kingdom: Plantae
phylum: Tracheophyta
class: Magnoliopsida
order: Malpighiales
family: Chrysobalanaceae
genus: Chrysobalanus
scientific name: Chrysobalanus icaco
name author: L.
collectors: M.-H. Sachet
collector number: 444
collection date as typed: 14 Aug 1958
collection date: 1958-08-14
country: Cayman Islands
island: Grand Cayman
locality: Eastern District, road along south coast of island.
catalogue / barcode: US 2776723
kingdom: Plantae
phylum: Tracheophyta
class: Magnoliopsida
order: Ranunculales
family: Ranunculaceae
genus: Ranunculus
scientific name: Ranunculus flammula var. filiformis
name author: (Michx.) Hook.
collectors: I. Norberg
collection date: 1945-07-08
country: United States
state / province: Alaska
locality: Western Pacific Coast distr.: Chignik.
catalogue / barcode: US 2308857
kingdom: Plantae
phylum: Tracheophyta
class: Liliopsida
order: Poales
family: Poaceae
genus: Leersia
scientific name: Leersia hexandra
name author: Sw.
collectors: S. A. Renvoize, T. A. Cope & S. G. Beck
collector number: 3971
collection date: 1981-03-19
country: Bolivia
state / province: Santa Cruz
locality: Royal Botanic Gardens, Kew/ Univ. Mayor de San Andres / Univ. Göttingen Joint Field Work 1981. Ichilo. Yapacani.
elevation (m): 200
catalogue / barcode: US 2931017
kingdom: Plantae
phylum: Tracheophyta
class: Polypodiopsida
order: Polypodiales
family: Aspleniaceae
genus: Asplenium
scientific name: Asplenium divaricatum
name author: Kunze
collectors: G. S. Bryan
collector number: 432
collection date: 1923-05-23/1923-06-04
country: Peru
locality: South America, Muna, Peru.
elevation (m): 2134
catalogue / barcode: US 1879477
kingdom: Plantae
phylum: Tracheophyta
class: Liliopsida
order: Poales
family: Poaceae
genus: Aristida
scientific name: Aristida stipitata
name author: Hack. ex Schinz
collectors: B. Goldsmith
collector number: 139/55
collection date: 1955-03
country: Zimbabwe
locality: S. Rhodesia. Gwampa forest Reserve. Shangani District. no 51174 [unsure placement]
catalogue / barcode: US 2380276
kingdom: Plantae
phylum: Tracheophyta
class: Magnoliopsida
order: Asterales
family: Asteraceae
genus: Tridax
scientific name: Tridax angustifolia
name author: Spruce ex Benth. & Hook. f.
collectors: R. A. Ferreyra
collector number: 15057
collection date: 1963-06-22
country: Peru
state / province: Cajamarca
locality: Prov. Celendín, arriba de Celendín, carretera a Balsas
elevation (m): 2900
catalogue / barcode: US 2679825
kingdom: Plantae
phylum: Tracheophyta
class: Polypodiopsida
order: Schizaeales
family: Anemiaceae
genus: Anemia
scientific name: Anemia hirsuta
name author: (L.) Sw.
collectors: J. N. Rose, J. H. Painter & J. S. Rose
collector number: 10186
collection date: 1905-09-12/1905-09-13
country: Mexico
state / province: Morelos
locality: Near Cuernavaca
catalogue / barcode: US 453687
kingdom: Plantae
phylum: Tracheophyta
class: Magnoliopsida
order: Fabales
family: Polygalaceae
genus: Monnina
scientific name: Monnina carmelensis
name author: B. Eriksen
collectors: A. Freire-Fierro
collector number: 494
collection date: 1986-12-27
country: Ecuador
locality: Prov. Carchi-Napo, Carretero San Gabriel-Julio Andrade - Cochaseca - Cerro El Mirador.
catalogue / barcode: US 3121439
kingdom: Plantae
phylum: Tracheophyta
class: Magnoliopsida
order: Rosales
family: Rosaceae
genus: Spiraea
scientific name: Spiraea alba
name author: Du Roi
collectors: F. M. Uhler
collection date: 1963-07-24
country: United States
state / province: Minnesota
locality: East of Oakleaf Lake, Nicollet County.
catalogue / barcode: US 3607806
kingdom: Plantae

• • • • •

GIVEN TASK - Rewrite all of the data above as a numbered list with one line per entry, omitting any blank lines.

SOLUTION -
1. kingdom: Plantae
2. phylum: Tracheophyta
3. class: Magnoliopsida
4. order: Malpighiales
5. family: Chrysobalanaceae
6. genus: Chrysobalanus
7. scientific name: Chrysobalanus icaco
8. name author: L.
9. collectors: M.-H. Sachet
10. collector number: 444
11. collection date as typed: 14 Aug 1958
12. collection date: 1958-08-14
13. country: Cayman Islands
14. island: Grand Cayman
15. locality: Eastern District, road along south coast of island.
16. catalogue / barcode: US 2776723
17. kingdom: Plantae
18. phylum: Tracheophyta
19. class: Magnoliopsida
20. order: Ranunculales
21. family: Ranunculaceae
22. genus: Ranunculus
23. scientific name: Ranunculus flammula var. filiformis
24. name author: (Michx.) Hook.
25. collectors: I. Norberg
26. collection date: 1945-07-08
27. country: United States
28. state / province: Alaska
29. locality: Western Pacific Coast distr.: Chignik.
30. catalogue / barcode: US 2308857
31. kingdom: Plantae
32. phylum: Tracheophyta
33. class: Liliopsida
34. order: Poales
35. family: Poaceae
36. genus: Leersia
37. scientific name: Leersia hexandra
38. name author: Sw.
39. collectors: S. A. Renvoize, T. A. Cope & S. G. Beck
40. collector number: 3971
41. collection date: 1981-03-19
42. country: Bolivia
43. state / province: Santa Cruz
44. locality: Royal Botanic Gardens, Kew/ Univ. Mayor de San Andres / Univ. Göttingen Joint Field Work 1981. Ichilo. Yapacani.
45. elevation (m): 200
46. catalogue / barcode: US 2931017
47. kingdom: Plantae
48. phylum: Tracheophyta
49. class: Polypodiopsida
50. order: Polypodiales
51. family: Aspleniaceae
52. genus: Asplenium
53. scientific name: Asplenium divaricatum
54. name author: Kunze
55. collectors: G. S. Bryan
56. collector number: 432
57. collection date: 1923-05-23/1923-06-04
58. country: Peru
59. locality: South America, Muna, Peru.
60. elevation (m): 2134
61. catalogue / barcode: US 1879477
62. kingdom: Plantae
63. phylum: Tracheophyta
64. class: Liliopsida
65. order: Poales
66. family: Poaceae
67. genus: Aristida
68. scientific name: Aristida stipitata
69. name author: Hack. ex Schinz
70. collectors: B. Goldsmith
71. collector number: 139/55
72. collection date: 1955-03
73. country: Zimbabwe
74. locality: S. Rhodesia. Gwampa forest Reserve. Shangani District. no 51174 [unsure placement]
75. catalogue / barcode: US 2380276
76. kingdom: Plantae
77. phylum: Tracheophyta
78. class: Magnoliopsida
79. order: Asterales
80. family: Asteraceae
81. genus: Tridax
82. scientific name: Tridax angustifolia
83. name author: Spruce ex Benth. & Hook. f.
84. collectors: R. A. Ferreyra
85. collector number: 15057
86. collection date: 1963-06-22
87. country: Peru
88. state / province: Cajamarca
89. locality: Prov. Celendín, arriba de Celendín, carretera a Balsas
90. elevation (m): 2900
91. catalogue / barcode: US 2679825
92. kingdom: Plantae
93. phylum: Tracheophyta
94. class: Polypodiopsida
95. order: Schizaeales
96. family: Anemiaceae
97. genus: Anemia
98. scientific name: Anemia hirsuta
99. name author: (L.) Sw.
100. collectors: J. N. Rose, J. H. Painter & J. S. Rose
101. collector number: 10186
102. collection date: 1905-09-12/1905-09-13
103. country: Mexico
104. state / province: Morelos
105. locality: Near Cuernavaca
106. catalogue / barcode: US 453687
107. kingdom: Plantae
108. phylum: Tracheophyta
109. class: Magnoliopsida
110. order: Fabales
111. family: Polygalaceae
112. genus: Monnina
113. scientific name: Monnina carmelensis
114. name author: B. Eriksen
115. collectors: A. Freire-Fierro
116. collector number: 494
117. collection date: 1986-12-27
118. country: Ecuador
119. locality: Prov. Carchi-Napo, Carretero San Gabriel-Julio Andrade - Cochaseca - Cerro El Mirador.
120. catalogue / barcode: US 3121439
121. kingdom: Plantae
122. phylum: Tracheophyta
123. class: Magnoliopsida
124. order: Rosales
125. family: Rosaceae
126. genus: Spiraea
127. scientific name: Spiraea alba
128. name author: Du Roi
129. collectors: F. M. Uhler
130. collection date: 1963-07-24
131. country: United States
132. state / province: Minnesota
133. locality: East of Oakleaf Lake, Nicollet County.
134. catalogue / barcode: US 3607806
135. kingdom: Plantae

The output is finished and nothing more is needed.